Thank you for all the useful comments, Volker!

Below are my modifications in response to your comments.

Best, Svetlin

-- Done.

-- moved to new file: cython_compilation.pyx and tested.

-- There are no dynamically loaded modules in the code (at least as far as I understand the definition). I moved all of them to top level so that loading modules does not slow down the code.

-- switched to eval

-- fixed. Removed most try statements, which I realized I only needed in the code development.

-- fixed.

-- Thanks! Moved to new file: symbolic_preprocessing.pyx. Added underscore in front of _multidim_analytical_integration_unit_cube.

-- Moved to new file: cython_compilation.pyx

-- Cleaned that part of the code a lot. Temp vars were actually left over cruft, which I removed.

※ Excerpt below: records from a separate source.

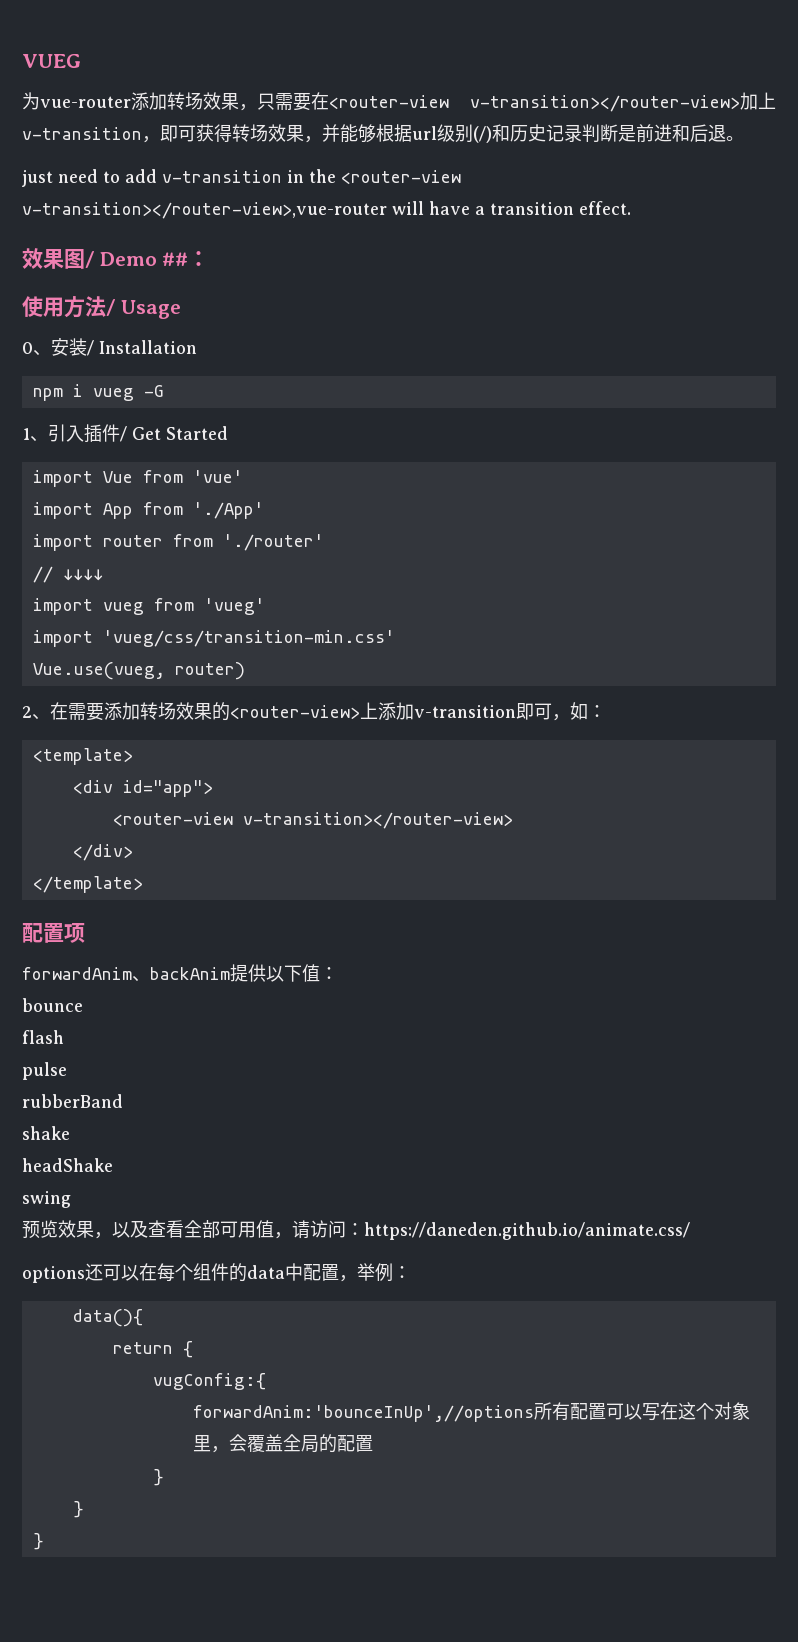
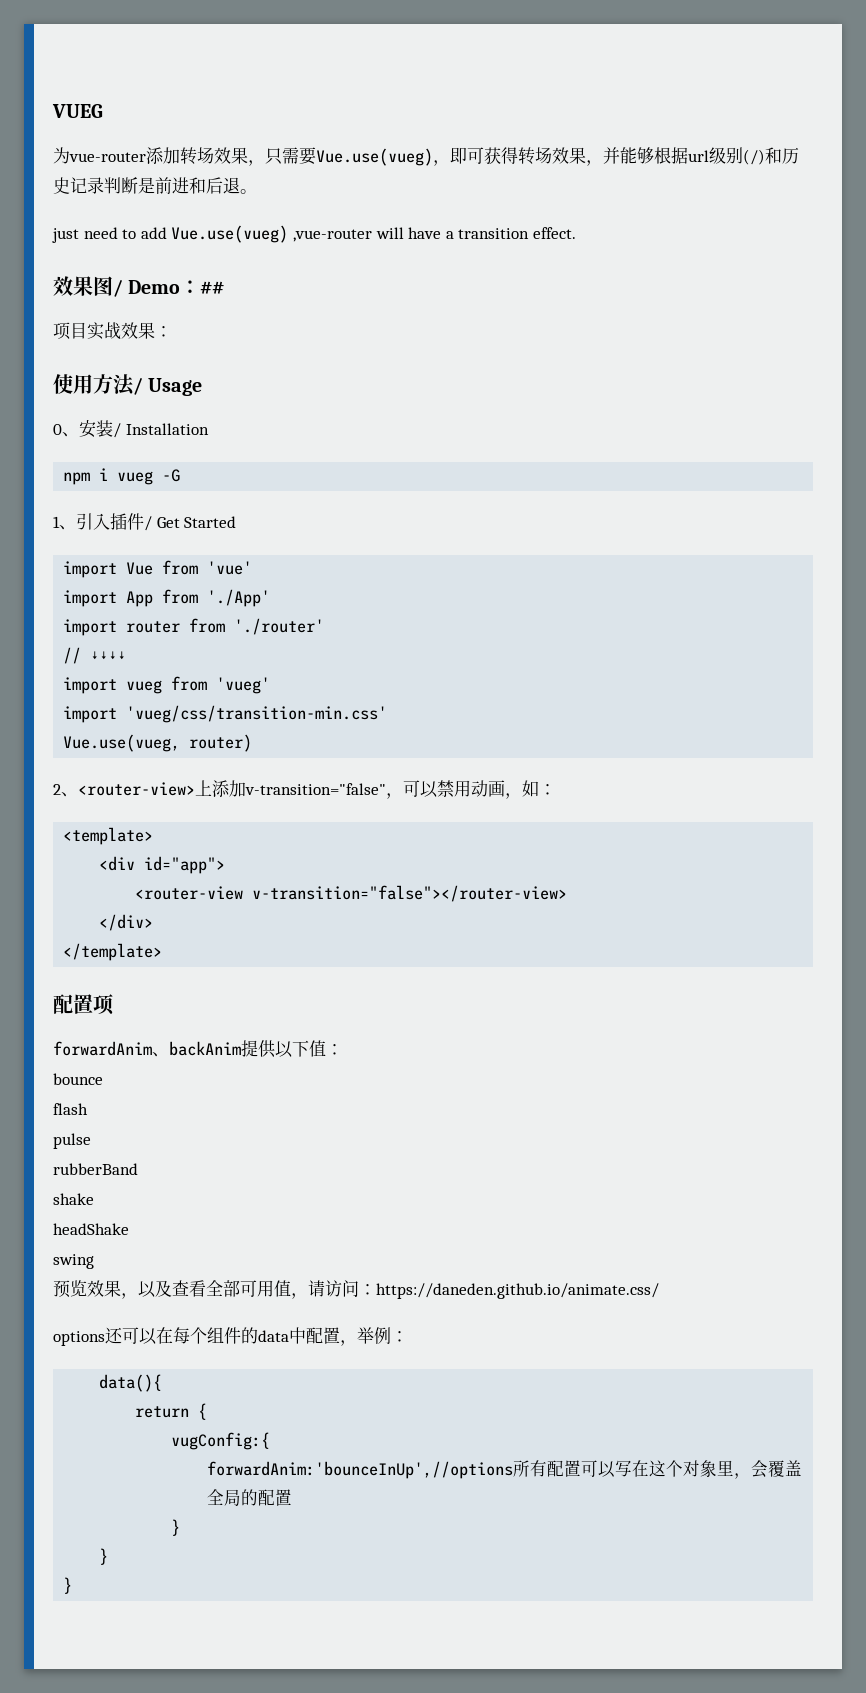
[311,92,776,112] [22,127,142,140] 在<router-view v-transition></router-view>加上v-transition -> [316,148,433,166] Vue.use(vueg)
[162,169,461,184] [22,202,387,219] v-transition in the <router-view v-transition></router-view>,vue-router -> [171,225,372,243] Vue.use(vueg) ,vue-router
(157, 259) none -> [180,280,201,294] ：
(189, 259) none -> [53,322,155,340] // 项目实战效果
[50,702,552,721] 在需要添加转场效果的<router-view>上添加v-transition即可 -> [78,780,505,799] <router-view>上添加v-transition="false"，可以禁用动画
[242,812,513,829] v-transition></router-view> -> [252,885,568,902] v-transition="false"></router-view>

Now that piece of the code just checks whether integrand is constant and returns; or not, and continues.

Also, made additional minor tweaks and fixed a bug I had introduced at some point for Python function integrands, and for which I was missing an important test.

06bbf81d-f646-4d20-904a-9cca4deefa37 commented 10 years ago

updating patch according to Volker Braun's comments

06bbf81d-f646-4d20-904a-9cca4deefa37 commented 10 years ago
comment:13

Attachment: trac_15492_multidim_numerical_integrator.patch.gz

-- Updating patch against sage 5.13.

-- Removing left over unnecessary imports.

06bbf81d-f646-4d20-904a-9cca4deefa37 commented 10 years ago

Attachment: trac_15492_multidim_numerical_integrator.2.patch.gz

patch against sage 5.13

rwst commented 10 years ago

Branch: u/rws/implement_multidimensional_numerical_integration

rwst commented 10 years ago
comment:17

I have made a branch so that people can work better with your code. It however depends on the existence of the cuba package, which isn't even optional at the moment. So this needs work in that both the package needs to be included in Sage (please open a separate ticket) and this code should fail gracefully if the package is not install. This is all detailed in the developer manual.


New commits:

a9b78d7Trac 15492: add multidim numerical integration
rwst commented 10 years ago

Commit: a9b78d7

c22b6800-ec0b-4cbf-94c4-0a74aecc2093 commented 7 years ago
comment:19

+1 for having Monte-Carlo integration in Sage.

I recently needed this functionality, and resorted to using the Cubature package; Python bindings exist, and I found the interface quite nice. I guess the difficult part would be to rewrite cubature.py for Sage..

stassev commented 1 year ago

After this many years, I updated the code. I refactored it to drop the CUBA dependency and instead to use the internal SageMath integrator.

The code can do symbolic and numerical integration on non-trivial domains.

I posted the code here:

https://github.com/stassev/sagemath-multidimensional-integration

If people are still interested, feel free to incorporate it into SageMath. I can try to help as time permits.